Еще в школе его прозвали Буйволом. Образ этого животного как нельзя более подходил к нему. Как и многие животные, Буйвол не обременял себя излишним образованием, однако школу удосужился закончить. Тем не менее, столь скромный интеллектуальный уровень абсолютно не помешал ему прекрасно устроиться в жизни, быть может, даже во многом поспособствовал этому. Сколотив состояние в развеселые 90-е, способом, наиболее популярным в то время, (причем, и здесь он отличился изощренной жестокостью), Буйвол теперь только и делал, что это состояние тратил. Ныне его интерес ограничивался всего тремя вещами: «качалка», «дурь», студентки.
Он как раз собирался расслабиться.
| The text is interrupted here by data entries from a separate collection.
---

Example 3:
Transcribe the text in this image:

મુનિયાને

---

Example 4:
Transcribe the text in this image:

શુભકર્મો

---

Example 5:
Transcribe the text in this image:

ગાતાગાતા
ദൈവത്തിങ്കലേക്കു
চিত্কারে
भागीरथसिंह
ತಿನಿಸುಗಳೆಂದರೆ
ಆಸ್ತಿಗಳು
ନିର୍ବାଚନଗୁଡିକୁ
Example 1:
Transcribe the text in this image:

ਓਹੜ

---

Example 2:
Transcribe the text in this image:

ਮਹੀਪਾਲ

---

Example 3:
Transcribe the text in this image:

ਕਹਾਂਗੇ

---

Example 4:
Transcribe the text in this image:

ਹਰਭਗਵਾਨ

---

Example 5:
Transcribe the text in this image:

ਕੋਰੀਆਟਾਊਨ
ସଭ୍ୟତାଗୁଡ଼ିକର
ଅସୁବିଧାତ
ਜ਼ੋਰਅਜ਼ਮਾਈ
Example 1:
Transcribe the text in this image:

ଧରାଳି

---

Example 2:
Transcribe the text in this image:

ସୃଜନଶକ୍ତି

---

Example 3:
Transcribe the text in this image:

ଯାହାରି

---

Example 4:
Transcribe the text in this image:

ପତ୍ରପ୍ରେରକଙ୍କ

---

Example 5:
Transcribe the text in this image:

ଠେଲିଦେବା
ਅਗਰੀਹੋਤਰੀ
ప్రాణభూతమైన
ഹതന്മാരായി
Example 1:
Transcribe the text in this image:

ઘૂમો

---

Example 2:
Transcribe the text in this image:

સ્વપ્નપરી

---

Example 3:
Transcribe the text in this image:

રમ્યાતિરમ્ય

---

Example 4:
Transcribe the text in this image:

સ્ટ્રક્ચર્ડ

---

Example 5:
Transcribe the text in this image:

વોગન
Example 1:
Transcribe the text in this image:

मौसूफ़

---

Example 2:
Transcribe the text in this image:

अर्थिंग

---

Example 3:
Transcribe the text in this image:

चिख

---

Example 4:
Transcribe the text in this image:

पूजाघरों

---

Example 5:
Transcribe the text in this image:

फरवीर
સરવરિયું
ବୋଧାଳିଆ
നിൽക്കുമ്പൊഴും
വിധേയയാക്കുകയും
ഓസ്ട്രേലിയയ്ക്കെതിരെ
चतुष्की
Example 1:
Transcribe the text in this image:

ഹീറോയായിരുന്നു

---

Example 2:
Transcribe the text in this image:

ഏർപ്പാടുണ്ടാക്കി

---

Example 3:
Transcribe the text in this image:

В его хаммере уже сидела жгучая брюнетка, (снял у проходной университета), и он предвкушал блаженство, глядя на ее огромные утиные губы.
- Значит, учишься?
Кивнула.
- Работаешь?
Попутчица многозначительно зыркнула на оппонента и ответила развязно:
- Зарабатываю!
Причем, это было сказано так, что вопрос, чем именно зарабатывает, отпадал сам собой.
На перекрестке у Невского пришлось резко затормозить –  пешеходный переходила какая-то «ботаничка». Машина чуть не наехала на нее, только мелькнул песочного цвета плащик. Буйвол почти наполовину высунулся из окна и зычно промычал: «Глаза разуй, кикимора!»  Затем вновь погрузил свою тушу в машину и хмыкнул телке, кивая в сторону убегавшей девушки: «Вот курица! Передавил бы всех, мразей!»
Хаммер бешено метнулся прочь от Невского.
Сперва заехали в «рест», ибо аппетит Буйвола по части телок  превосходило только его желание пожрать. «Пожрамши», поехали «курнуть» и «закатнуться по-взрослому». В роскошной кальянной они незамедлительно принялись «расслабляться», утопая в море шелковых подушек. Восточные сладости, дурманящий чай, убойный кальян и грудастая телка... Что еще нужно для счастья настоящего мужика?! В усмерть укуренный Буйвол  с трудом повернул голову к девке, с еще большим трудом сфокусировал на ее морде свой взгляд, причем, ее губищи сливались у него в громадное пятно, которое влекло, соблазняло и сулило райское наслаждение.
Буйвол  призывно осклабился:
- Ну, что, Принцесса?
Та в ответ томно закатила глаза, отчего ее наращенные ресницы почти прилипли к векам. Барышня нетерпеливо цокнула языком. Буйвол бросил на подушки новенькие «зеленые», почти ласково схватил девку за холку и нагнул к себе.
Ловко работая губами, причмокивая, «принцесса» принялась за работу.